== DATA ==
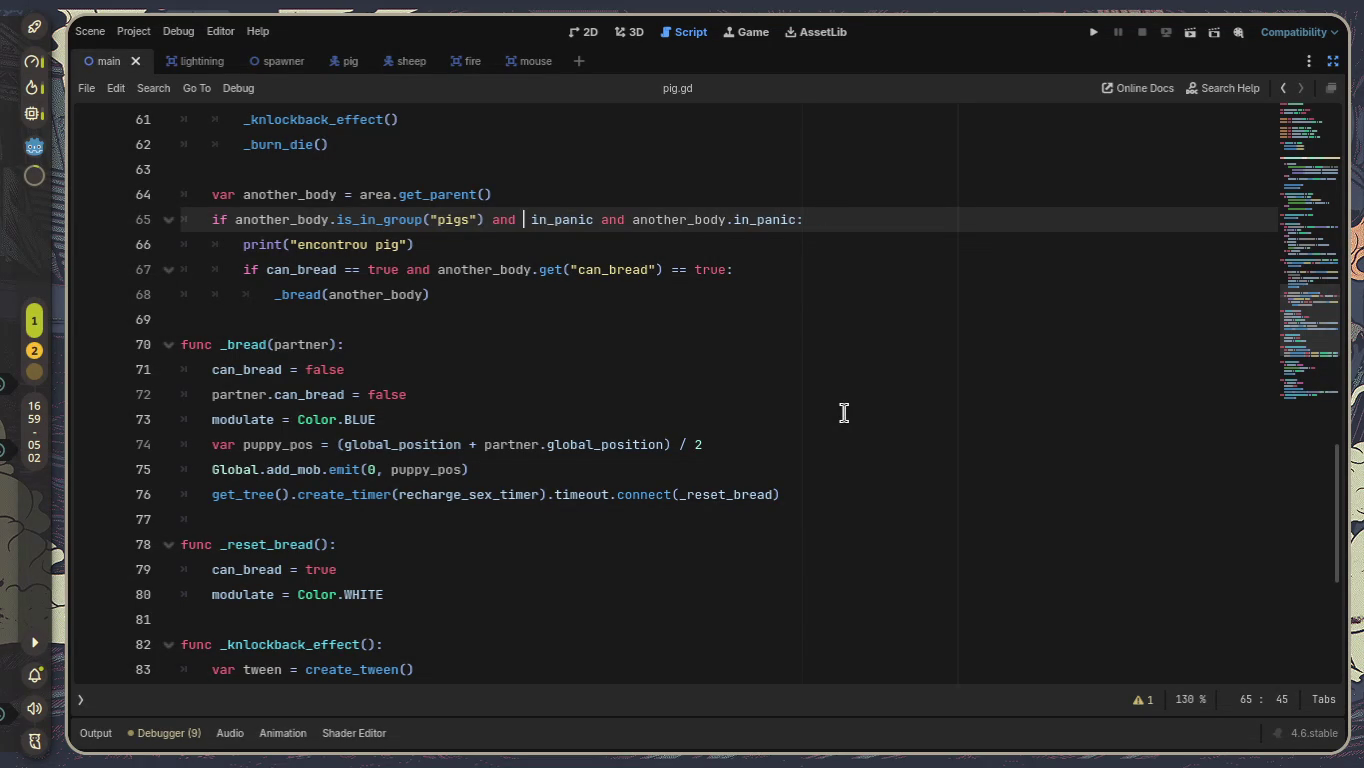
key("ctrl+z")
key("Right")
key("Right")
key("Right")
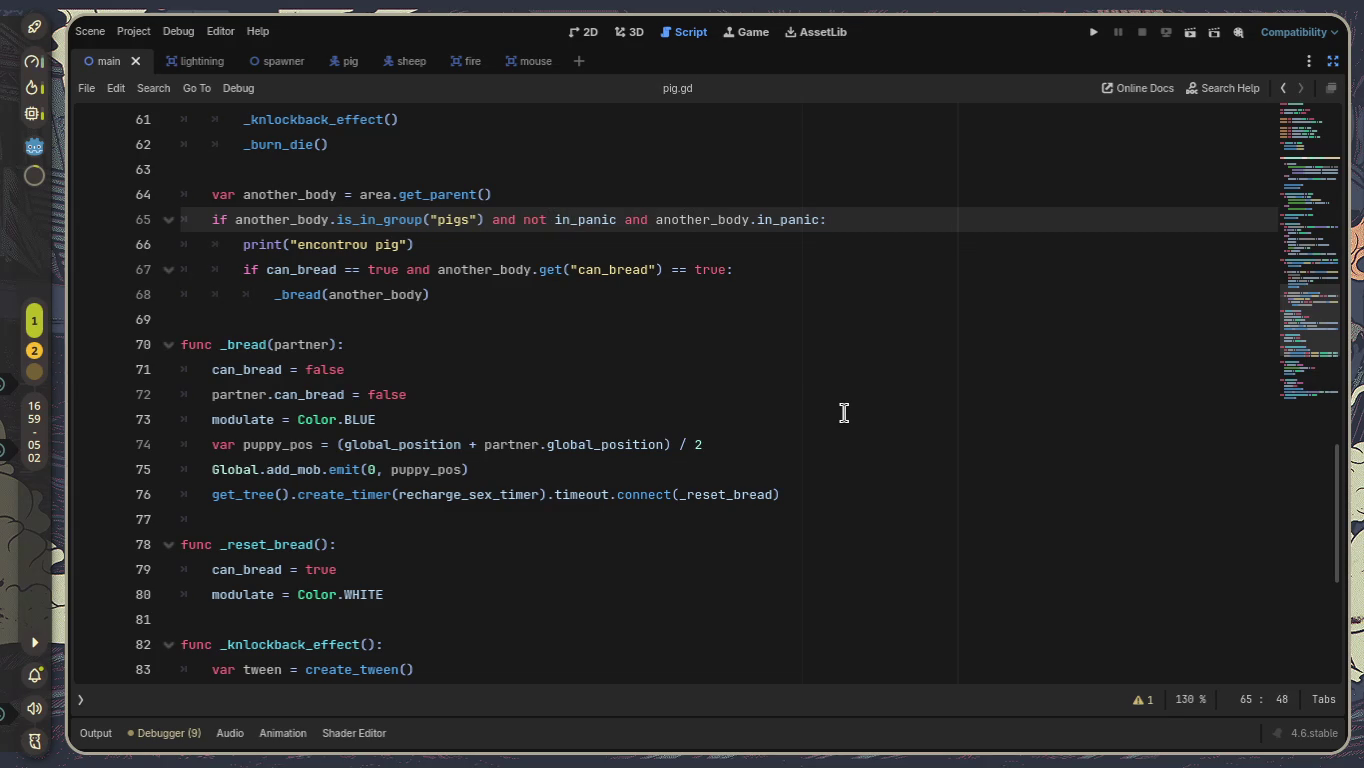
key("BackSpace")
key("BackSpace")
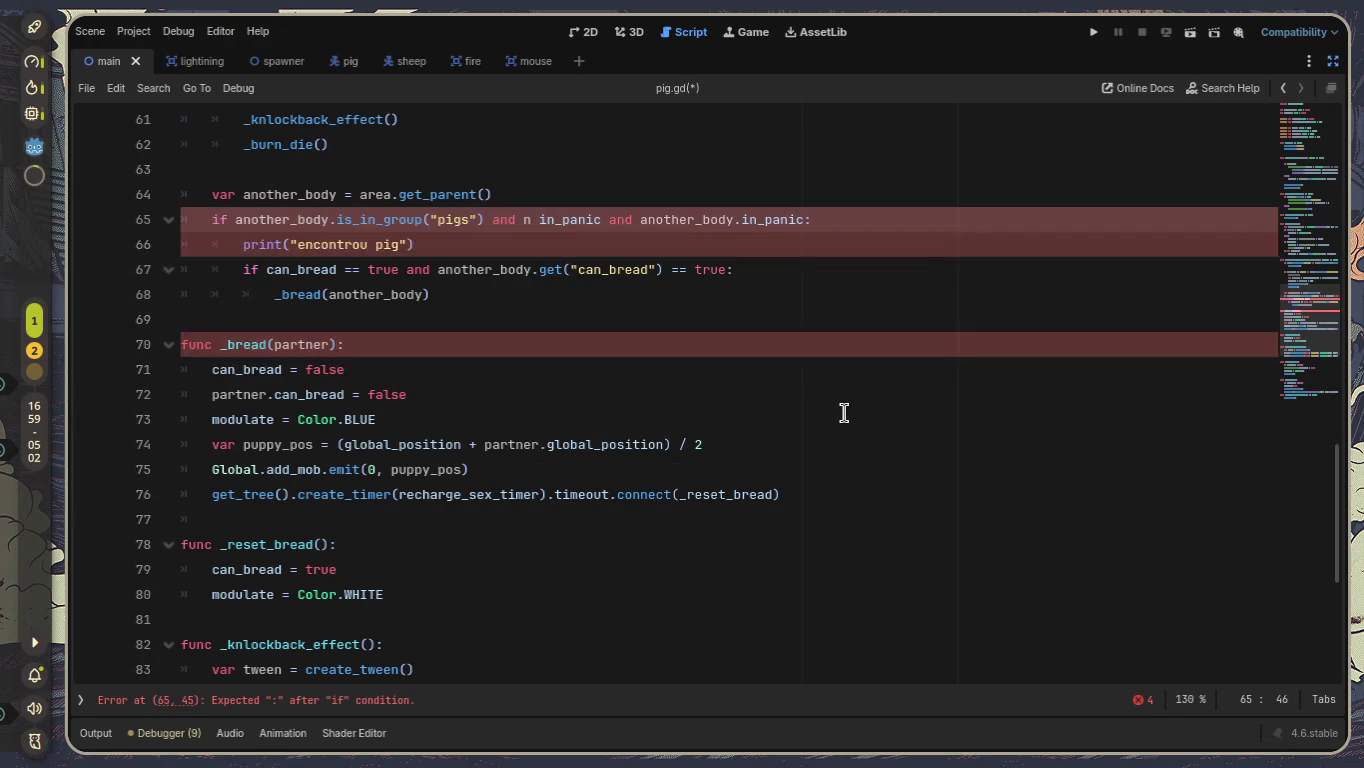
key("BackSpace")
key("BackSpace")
===
**TASK DIRECTIONS**
For the data above, return an exact copy that contains no pictures.

**ANSWER**
key("ctrl+z")
key("Right")
key("Right")
key("Right")
key("BackSpace")
key("BackSpace")
key("BackSpace")
key("BackSpace")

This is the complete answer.